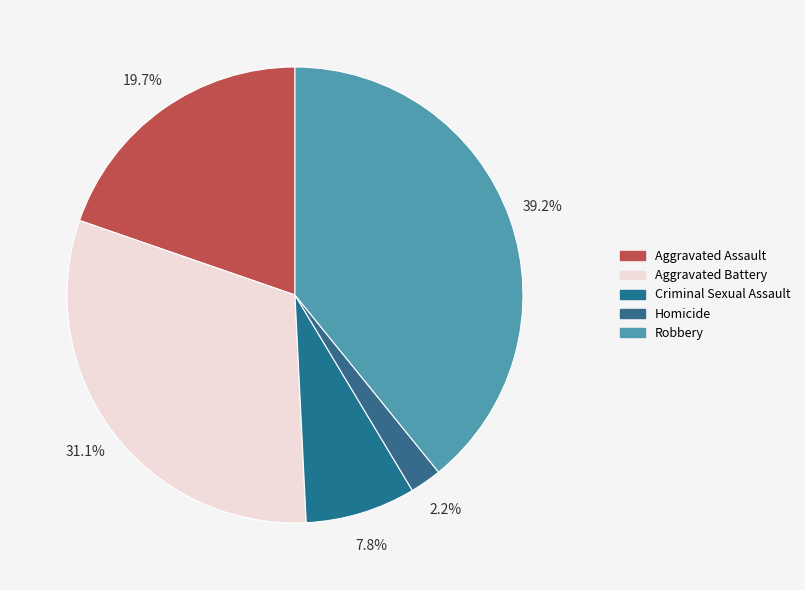

What is the smallest slice in the pie chart?

Homicide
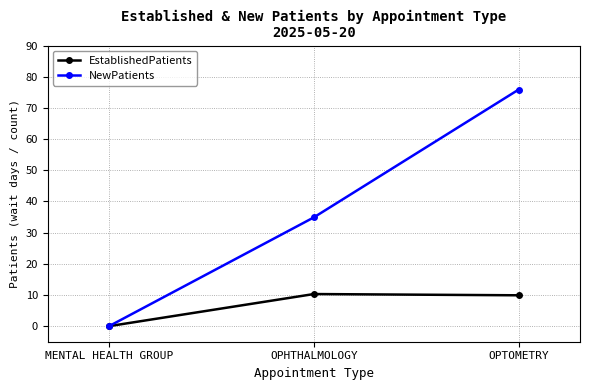

How many distinct data groups are displayed?

2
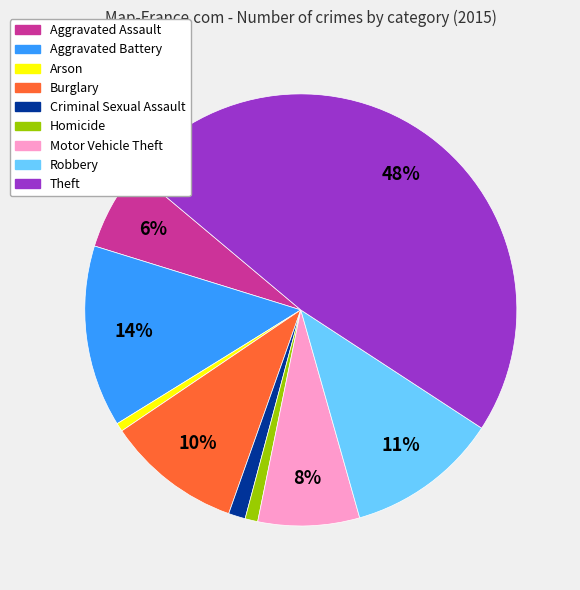

How many slices are in this pie chart?

9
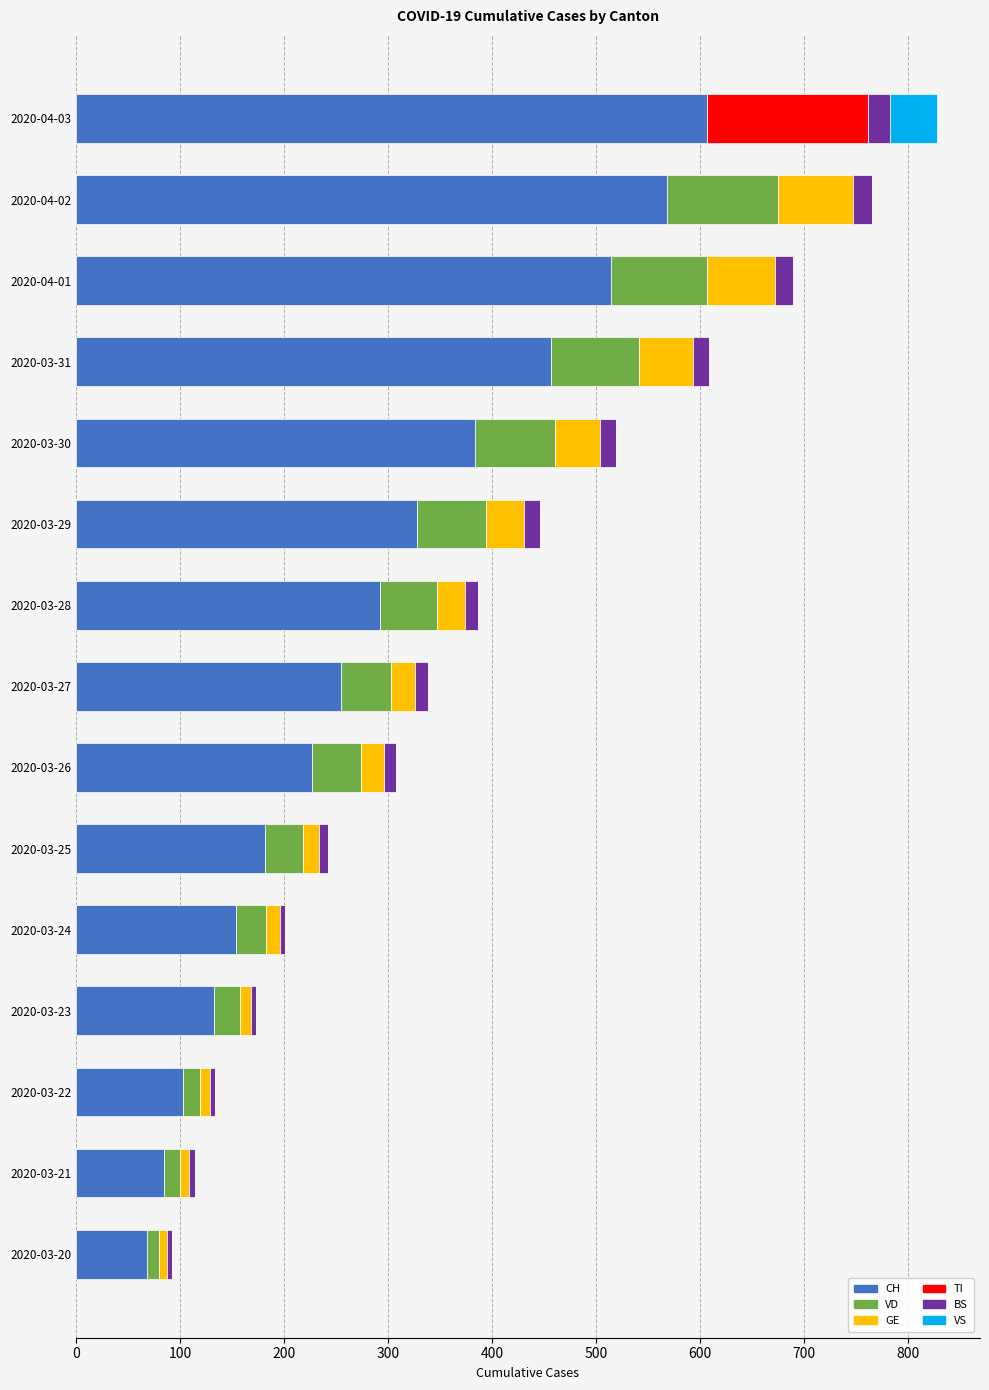

What are all the series names shown in the legend?

CH, VD, GE, TI, BS, VS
§ §
### WHAT IS REQUIRED
Convert every one of the rows above into a JSON list of strings, with one string per line. Omit blank lines and the pictures.

### ANSWER FOR THIS EXERCISE
[
  "What is the smallest slice in the pie chart?",
  "Homicide",
  "How many distinct data groups are displayed?",
  "2",
  "How many slices are in this pie chart?",
  "9",
  "What are all the series names shown in the legend?",
  "CH, VD, GE, TI, BS, VS"
]